PROBLEM DETAILS => Return every line of the rows below that contains the string "chart".

INFORMATION SUPPLIED =>
• • • •
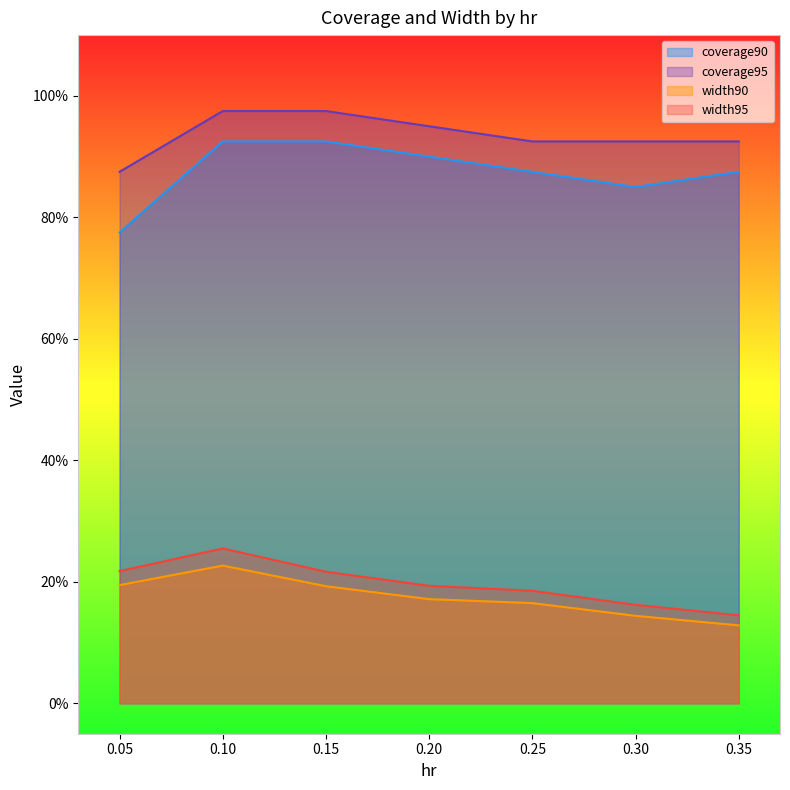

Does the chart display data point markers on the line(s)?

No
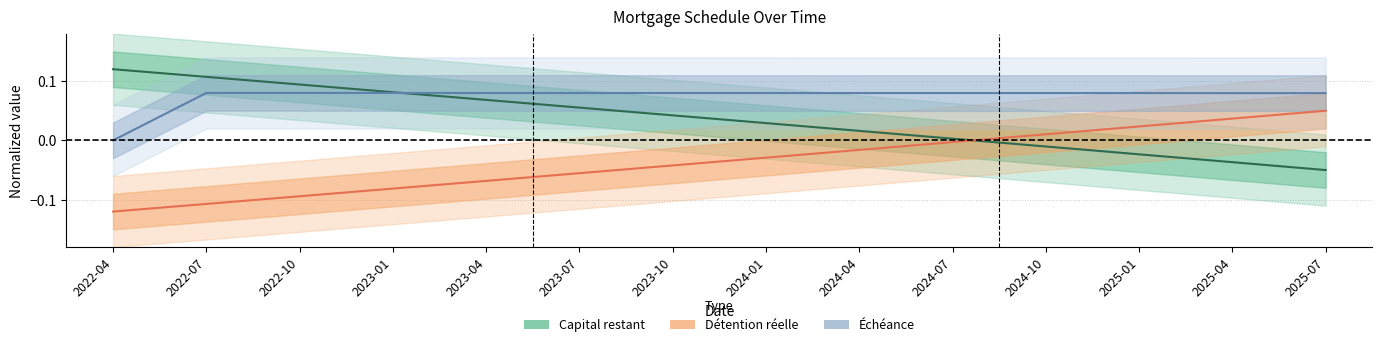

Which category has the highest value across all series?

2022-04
• • • •
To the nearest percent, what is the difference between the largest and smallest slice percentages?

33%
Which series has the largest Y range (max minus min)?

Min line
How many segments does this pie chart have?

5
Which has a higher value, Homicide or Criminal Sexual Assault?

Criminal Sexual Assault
• • • •
RESULT OF THE TASK =>
Does the chart display data point markers on the line(s)?
How many segments does this pie chart have?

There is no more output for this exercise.